Naquele dia houve um feito esplêndido. Fez-se matéria o que, há tempos, repousava somente em campo etéreo, e foi entregue aos olhos e sentidos humanos o que até então só poderia ser encontrado em sensação áurea e espectral.
Era fim de tarde e o sol que já fraco contornava as bordas do horizonte não justificava aquele amarelidão ouro que, paulatinamente, se apoderou brutalmente da cor verde do oceano. Os que olhavam a cena se desesperaram. Falaram do fim dos tempos, da nova era dourada e da chegada de um sol que nasceria das profundezas do mar.
Os mais corajosos que quiseram comprovar que o amarelidão seriam os raios desse novo sol, encostaram na água a mão esperando queimá-la com o calor, mas tudo que conseguiram foi dar risada no momento em que levaram os dedos à língua e sentiram o doce, comprovando no gosto aquilo que, ao toque, parecia mel.
O espanto geral não foi motivo para os eventos pararem de seguir seu rumo.
Daquele imenso oceano dourado começou a se soltar uma neblina calma e silenciosa, uma majestosa névoa de vapor adocicado que exalava o mar de mel.
E depois de todo o mar coberto por aquela rala e homogênea neblina, ela começou sua dança.
A fumaça mais distante chegava do fundo do horizonte para cima da areia na sequência de um instante, e a bruma que sobreava o raso das águas subia em contornos, por vezes se aglutinando, por vezes se distanciando, contorcendo-se ordenamente, esculpindo-se através dos sopros de seus movimentos, se quedando como um mármore celestial, fazendo nascer um objeto que começava na altura do mar e se extendia até o céu.

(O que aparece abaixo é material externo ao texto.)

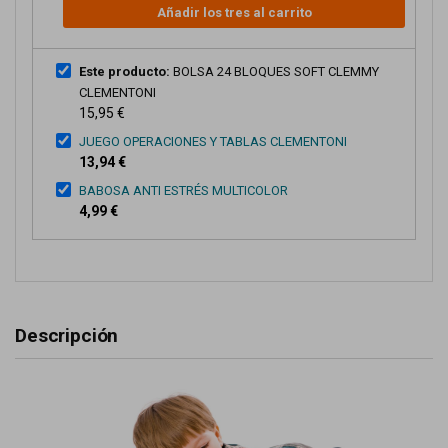
Añadir los tres al carrito
Este producto:
BOLSA 24 BLOQUES SOFT CLEMMY
CLEMENTONI
15,95 €
JUEGO OPERACIONES Y TABLAS CLEMENTONI
13,94 €
BABOSA ANTI ESTRÉS MULTICOLOR
4,99 €
Descripción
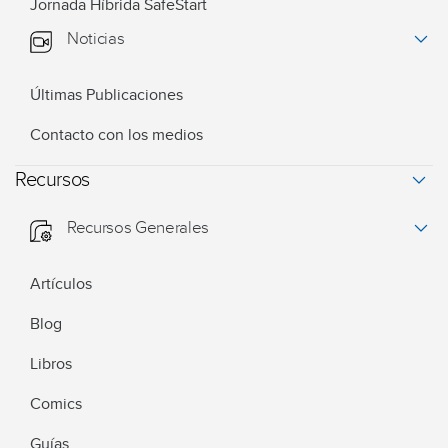
Jornada Híbrida SafeStart
Noticias
Últimas Publicaciones
Contacto con los medios
Recursos
Recursos Generales
Artículos
Blog
Libros
Comics
Guías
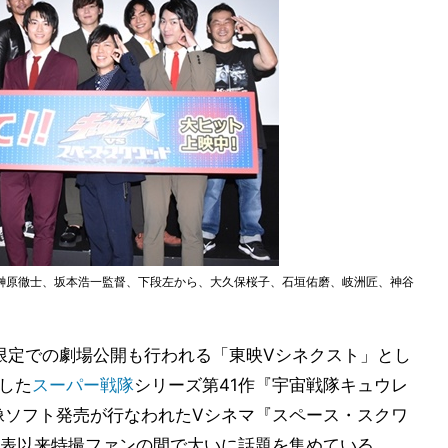
榊原徹士、坂本浩一監督、下段左から、大久保桜子、石垣佑磨、岐洲匠、神谷
期間限定での劇場公開も行われる「東映Vシネクスト」とし
了した
スーパー戦隊
シリーズ第41作『宇宙戦隊キュウレ
映像ソフト発売が行なわれたVシネマ『スペース・スクワ
表以来特撮ファンの間で大いに話題を集めている。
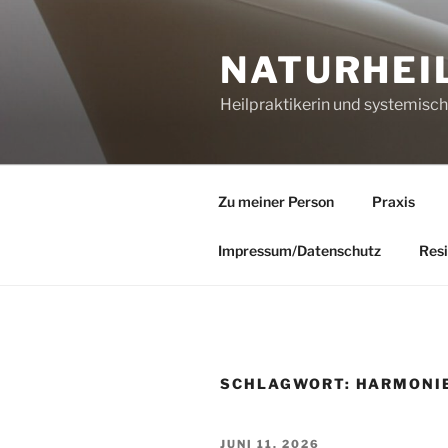
Zum
Inhalt
NATURHEI
springen
Heilpraktikerin und systemisc
Zu meiner Person
Praxis
Impressum/Datenschutz
Resi
SCHLAGWORT:
HARMONI
VERÖFFENTLICHT
JUNI 11, 2026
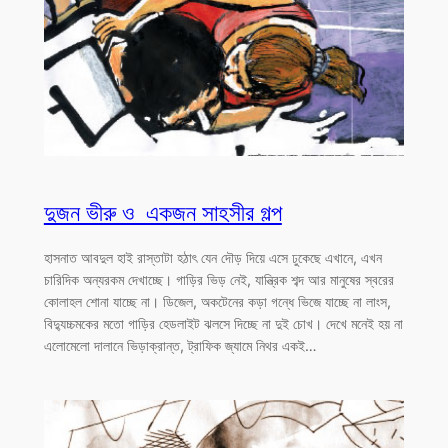
দুজন ভীরু ও একজন সাহসীর গল্প
হাসনাত আবদুল হাই রাস্তাটা হঠাৎ যেন দৌড় দিয়ে এসে ঢুকেছে এখানে, এখন
চারিদিক অন্যরকম দেখাচ্ছে। গাড়ির ভিড় নেই, যান্ত্রিক শব্দ আর মানুষের স্বরের
কোলাহল শোনা যাচ্ছে না। ডিজেল, অকটেনের কড়া গন্ধে ভিজে যাচ্ছে না লাংস,
বিদ্যুচ্চমকের মতো গাড়ির হেডলাইট ঝলসে দিচ্ছে না দুই চোখ। দেখে মনেই হয় না
এলোমেলো দালানে ভিড়াক্রান্ত, ট্রাফিক জ্যামে নিথর একই…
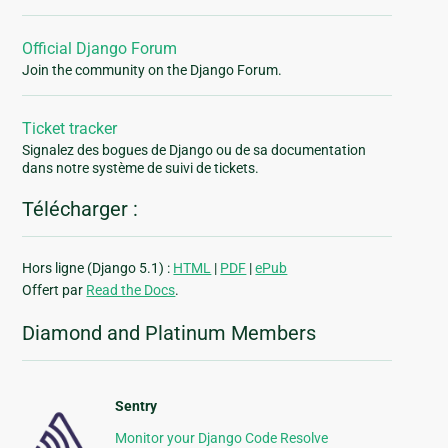
Official Django Forum
Join the community on the Django Forum.
Ticket tracker
Signalez des bogues de Django ou de sa documentation
dans notre système de suivi de tickets.
Télécharger :
Hors ligne (Django 5.1) :
HTML
|
PDF
|
ePub
Offert par
Read the Docs
.
Diamond and Platinum Members
Sentry
Monitor your Django Code Resolve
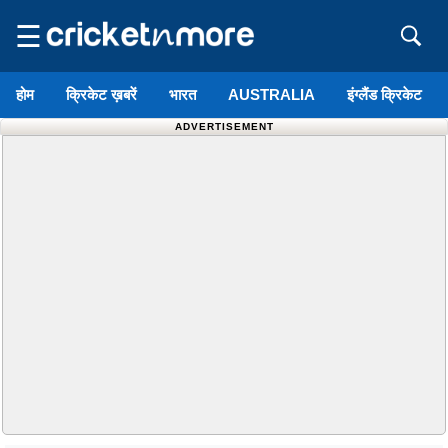
☰
होम
क्रिकेट ख़बरें
भारत
AUSTRALIA
इंग्लैंड क्रिकेट
ADVERTISEMENT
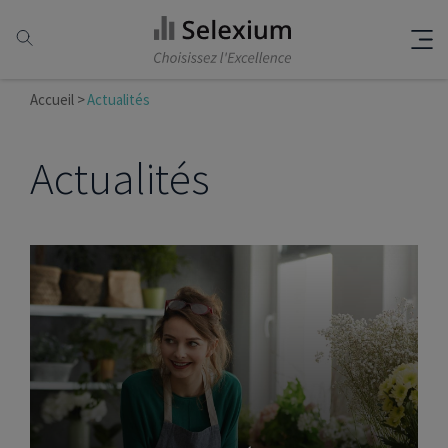
Accueil
Actualités
Actualités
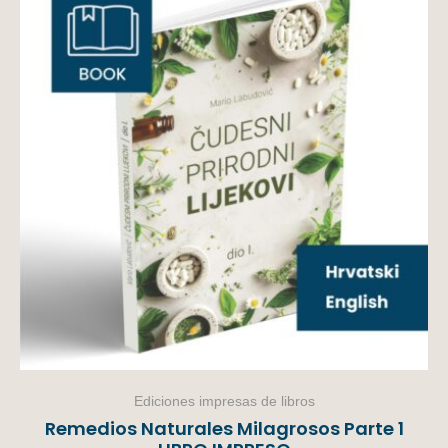
Ediciones impresas de libros
Remedios Naturales Milagrosos Parte 1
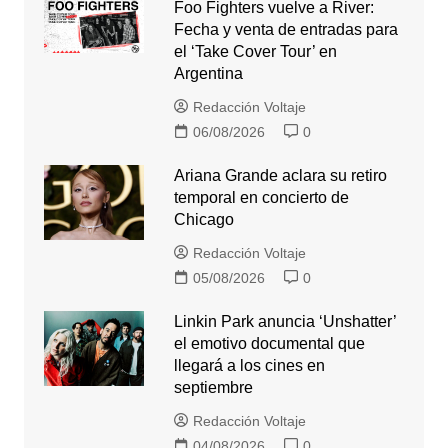
Foo Fighters vuelve a River:
Fecha y venta de entradas para
el ‘Take Cover Tour’ en
Argentina
Redacción Voltaje
06/08/2026
0
Ariana Grande aclara su retiro
temporal en concierto de
Chicago
Redacción Voltaje
05/08/2026
0
Linkin Park anuncia ‘Unshatter’
el emotivo documental que
llegará a los cines en
septiembre
Redacción Voltaje
04/08/2026
0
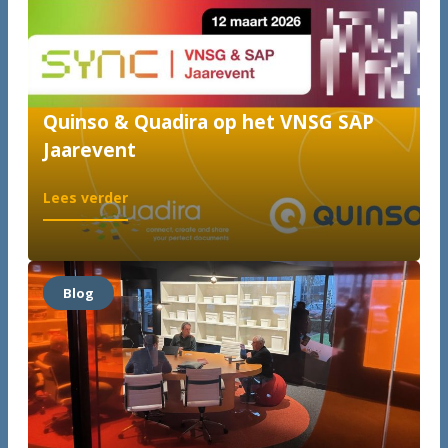
Quinso & Quadira op het VNSG SAP
Jaarevent
:
Lees verder
Quinso
&
Quadira
op
Blog
het
VNSG
SAP
Jaarevent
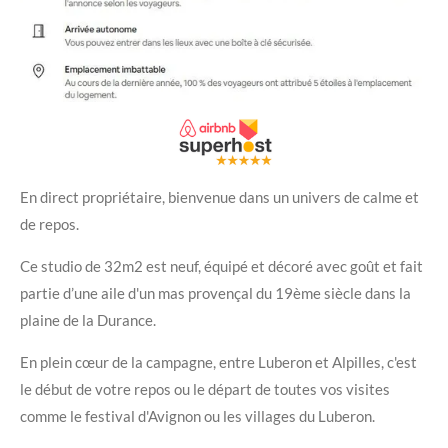
En direct propriétaire, bienvenue dans un univers de calme et
de repos.
Ce studio de 32m2 est neuf, équipé et décoré avec goût et fait
partie d’une aile d'un mas provençal du 19ème siècle dans la
plaine de la Durance.
En plein cœur de la campagne, entre Luberon et Alpilles, c'est
le début de votre repos ou le départ de toutes vos visites
comme le festival d'Avignon ou les villages du Luberon.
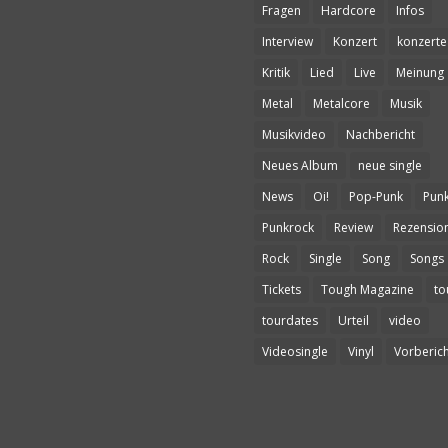
Fragen
Hardcore
Infos
Interview
Konzert
konzerte
Kritik
Lied
Live
Meinung
Metal
Metalcore
Musik
Musikvideo
Nachbericht
Neues Album
neue single
News
Oi!
Pop-Punk
Pun
Punkrock
Review
Rezensio
Rock
Single
Song
Songs
Tickets
Tough Magazine
to
tourdates
Urteil
video
Videosingle
Vinyl
Vorberich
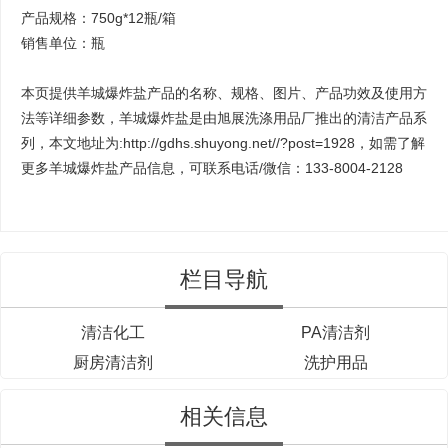
产品规格：750g*12瓶/箱
销售单位：瓶
本页提供羊城爆炸盐产品的名称、规格、图片、产品功效及使用方
法等详细参数，羊城爆炸盐是由
旭展洗涤用品厂
推出的清洁产品系
列，本文地址为:http://gdhs.shuyong.net//?post=1928，如需了解
更多羊城爆炸盐产品信息，可联系电话/微信：133-8004-2128
栏目导航
清洁化工
PA清洁剂
厨房清洁剂
洗护用品
相关信息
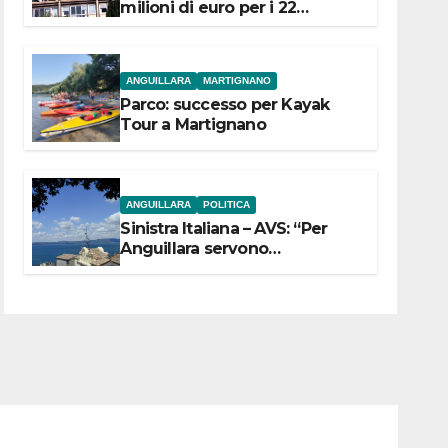
milioni di euro per i 22
Comuni dell’Etruria
Meridionale
ANGUILLARA
MARTIGNANO
Parco: successo per Kayak
Tour a Martignano
ANGUILLARA
POLITICA
Sinistra Italiana – AVS: “Per
Anguillara servono
trasparenza, partecipazione e
scelte politiche coraggiose”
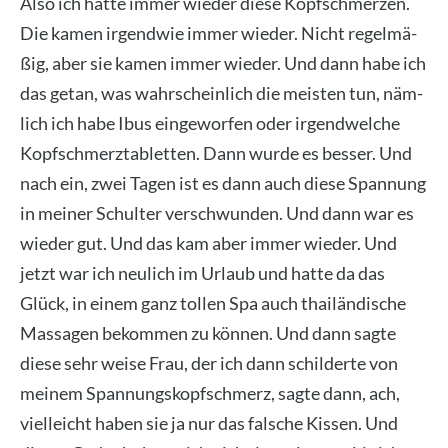
Also ich hat­te immer wie­der die­se Kopf­schmer­zen.
Die kamen irgend­wie immer wie­der. Nicht regel­mä­
ßig, aber sie kamen immer wie­der. Und dann habe ich
das getan, was wahr­schein­lich die meis­ten tun, näm­
lich ich habe Ibus ein­ge­wor­fen oder irgend­wel­che
Kopf­schmerz­ta­blet­ten. Dann wur­de es bes­ser. Und
nach ein, zwei Tagen ist es dann auch die­se Span­nung
in mei­ner Schul­ter ver­schwun­den. Und dann war es
wie­der gut. Und das kam aber immer wie­der. Und
jetzt war ich neu­lich im Urlaub und hat­te da das
Glück, in einem ganz tol­len Spa auch thai­län­di­sche
Mas­sa­gen bekom­men zu kön­nen. Und dann sag­te
die­se sehr wei­se Frau, der ich dann schil­der­te von
mei­nem Span­nungs­kopf­schmerz, sag­te dann, ach,
viel­leicht haben sie ja nur das fal­sche Kis­sen. Und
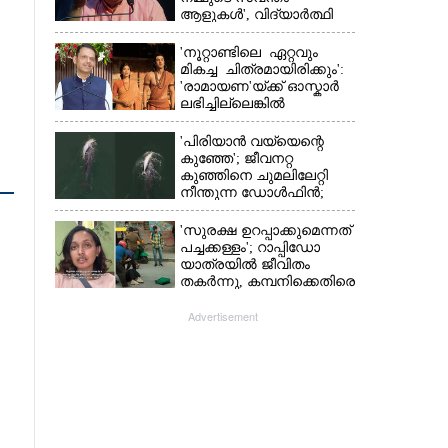
ആളുകൾ', വിദ്യാർത്ഥി
പ്രക്ഷോഭത്തെ പിന്തുണച്ച്
ആർഎസ്‌എസ് മേധാവി
'നൂറ്റാണ്ടിലെ ഏറ്റവും
മികച്ച ചിത്രമായിരിക്കും':
'രാമായണ'യ്ക്ക് ഓസ്കാ‌ർ
ലഭിച്ചില്ലെങ്കിൽ
നിരാശനാകുമെന്ന്
ദേവേന്ദ്ര ഫഡ്നാവിസ്
'പിരിയാൻ വയ്യെന്റെ
കുഞ്ഞേ'; ജീവനറ്റ
കുഞ്ഞിനെ ചുമലിലേറ്റി
നീന്തുന്ന ഡോൾഫിൻ;
കടലിലെ വൈകാരിക
നിമിഷങ്ങൾ
'സുരക്ഷ ഉറപ്പാക്കുമെന്നത്
പച്ചക്കള്ളം'; റാപ്പിഡോ
യാത്രയിൽ ജീവിതം
തകർന്നു, കമ്പനിക്കെതിരെ
പരാതിയുമായി യുവതി
Advertisement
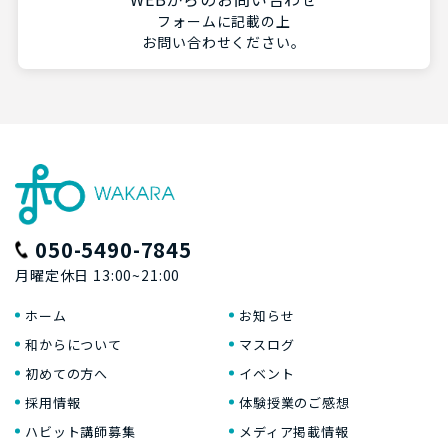
フォームに記載の上
お問い合わせください。
050-5490-7845
月曜定休日 13:00~21:00
ホーム
お知らせ
和からについて
マスログ
初めての方へ
イベント
採用情報
体験授業のご感想
ハビット講師募集
メディア掲載情報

E enquanto a névoa era esculpida através de sua dança em direção ao firmamento, o mar de mel amarelava com ainda mais força e, apesar de não ter trazido à superfície nenhum novo sol, brilhava como se houvesse luz própria, fazendo de suas correntes e correntezas um palco pra aquela obra de fumaças.
As pessoas que admiravam aquele talhar de nuvens e não saíram correndo pelo medo, choraram de emoção quando entenderam que a arte completara-se, e do mais alto deste monumento caíam cabelos compridos sobre ombros e braços esguios, seguidos de seios bem formados, uma cintura curvada e sinuosa e coxas femininas bem arredondadas.
O salgado do mar se transformou em mel, o oceano imitou o sol, e o impalpável da beleza ganhou vida em uma escultura feita diretamente pelas mãos de Deus, testemunhada unanimamente de que aquele festejar de névoas e vapor se definia e personificava com conteúdo e sabor no que deveria ser o único formato conhecido pelos olhos e sentidos humanos capaz de caber tamanha sutileza, dança, doçura e sensibilidade: uma mulher.